Dépêche
(cf. France Soir)
(cf. France Soir)
Le lundi 20 avril dernier, à Champagnole, cœur du Jura, un ours en peluche, posé devant la porte d’un immeuble abritant les services de la police, a semé la panique : les employés ont cru à une bombe.
Arrivant à leur bureau, les employés ont eu la surprise de découvrir un ours en peluche posé devant la porte de l’immeuble où ils travaillent.
Une équipe de déminage a été appelée. L’immeuble a été évacué ainsi que le parking, mais une observation de la peluche aux rayons X a démontré que l’ours était en réalité tout à fait inoffensif ( !) et ne contenait pas de matériel explosif. (Certes)
Une équipe de déminage a été appelée. L’immeuble a été évacué ainsi que le parking, mais une observation de la peluche aux rayons X a démontré que l’ours était en réalité tout à fait inoffensif ( !) et ne contenait pas de matériel explosif. (Certes)
Corleone (Sicile), mardi 21 avril 2020.
Don Calogero le regarda des pieds à la tête. Le picciottu (garçon) avait l’air satisfaisant. Si lu Zi’ Tanu l’avait choisi, on devait pouvoir lui faire confiance.
« C’est donc toi, Sasà ? (Diminutif de Rosario)
-Oui, patron.
-Tu sais ce que tu dois faire ?
-Non, patron.
-Aller chercher un ours. »
Le ton ne souffrait pas de réplique. Bien qu’embauché par la famille (groupe mafieux) depuis quelque temps déjà, Sasà se demandait ce que signifiait « ours » dans le code des hommes d’honneur (mafieux). Mais il n’était pas question d’indisposer Don Calogero par des interrogations superflues.
-Ok boss. »
Sasà était prêt à partir sur le champ : « Baciu li mani, Don Calò... » (Formule de salut, je vous baise les mains)

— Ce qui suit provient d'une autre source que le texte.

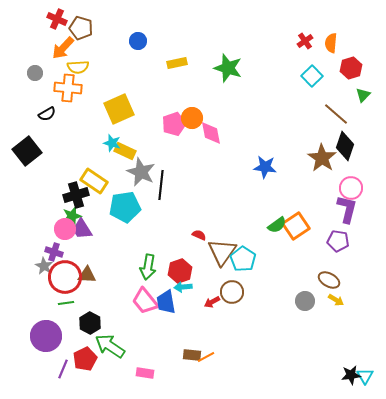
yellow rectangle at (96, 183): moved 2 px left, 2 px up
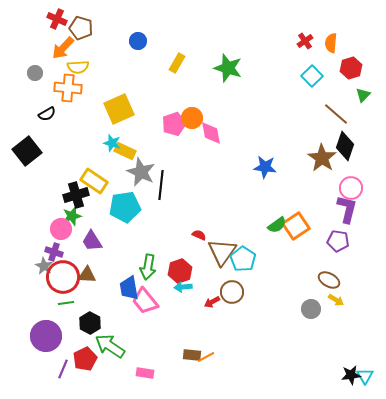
yellow rectangle at (177, 63): rotated 48 degrees counterclockwise
pink circle at (65, 229): moved 4 px left
purple trapezoid at (82, 229): moved 10 px right, 12 px down
red circle at (65, 277): moved 2 px left
gray circle at (305, 301): moved 6 px right, 8 px down
blue trapezoid at (166, 302): moved 37 px left, 14 px up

Il osa cependant : « Ma unni lo trovu, st’ orsu ? (mais je le trouve où, cet ours ?) »
Le boss articula lentement et pointa le doigt vers le ciel : « Lassù. (Là-haut).
Sasà suivit l’index du boss, mais ne remarqua rien de spécial dans l’azur du printemps. Don Calogero restait impassible. Le garçon comprit enfin.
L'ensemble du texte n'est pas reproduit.